Tiny Township author’s latest novel depicts opposition to famous Christmas play
With maybe that of Tchaikovsky Nutcracker, it is arguably the most famous piece of Christmas music.
But there is a larger and untold story behind the rich Christmas tradition for many to attend performances or listen to George Frederick Handel’s masterpiece. Messiah.
And that’s something local author Barrie Doyle explores in his latest book, Musick for the King, a historical novel.
“It’s a fascinating story,” said Doyle, a journalist by trade, who now lives near Balm Beach in Tiny Township and works as an author and public relations / crisis management specialist.
Before the pandemic, Doyle often enjoyed attending performances at Roy Thomson Hall of the popular play which not only features the famous Hallelujah Chorus, but also many inspiring and splendid solo voices and booming choirs, all of which combine to mark Christmas. in the minds of those who attend.
But while the music might be sublime, bringing it onto the concert stage proved quite difficult for Handel.
“I remember about 10 to 15 years ago reading about the difficulties Handel faced when writing the article,” Doyle recalled, noting that he had decided a few years ago that this relatively unknown story would be fascinating read.
And so, he began the process of meticulously researching the story behind the story and began to write.
“There were two things that jumped out at me (including) how he overcame all kinds of issues and issues, some on his own and some outside,” Doyle said.

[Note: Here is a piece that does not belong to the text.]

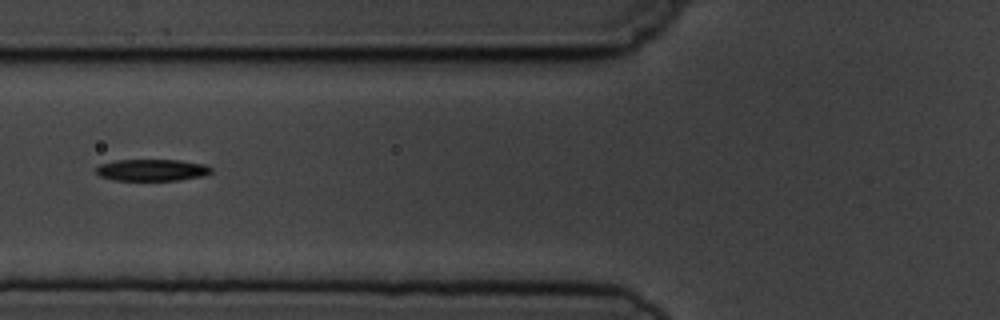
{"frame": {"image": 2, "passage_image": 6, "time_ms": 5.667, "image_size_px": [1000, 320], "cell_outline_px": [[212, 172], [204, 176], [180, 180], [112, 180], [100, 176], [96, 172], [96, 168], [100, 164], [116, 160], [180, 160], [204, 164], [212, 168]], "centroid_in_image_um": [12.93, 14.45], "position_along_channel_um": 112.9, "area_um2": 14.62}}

Doyle said his work of fiction, which he notes is 85% faithful to what really happened, shows what can be overcome through persistence.
“You can overcome even what seems like the worst,” Doyle said, noting that it’s amazing how Handel was able to create the full 2.5-hour piece in just 24 days. “You aren’t finished even when you’re downstairs.”
Every aspect of the story, from personal stories to the creeping opposition to the work and its performances, to objections to the key soloist, comes to life.
Doyle said the novel reads like a modern report, but is actually set in the mid-18th century.
“People are going to like him because he’s a quirky guy, but he’s also a funny guy,” Doyle said, noting that many themes explored in the novel during Handel’s day are similar to those in Handel’s time. ‘today, such as celebrity sex scandals, political opposition to certain aspects. the creative process and the concept that strangers might not be welcome.
“So that reflects today’s society,” said Doyle, who playfully remembers an incident involving Handel and one of his lead singers he had an argument with.
“She wouldn’t sing the song the way he wanted, so he actually held her out the window until she agreed to do it his way.” She said, ‘Handel, you really are a devil.’
“He said:” Madam, I am not a very devil, I am Beelzebub himself.
Prior to this novel, Doyle wrote the Oak Grove Plots Trilogy that began with The Excalibur parchment.
Music for the King is available for purchase online at Doyle’s website and at Georgian Bay Books in Midland, The Reading Room in Penetanguishene and Manticore Books in Orillia. It is also available on Audible.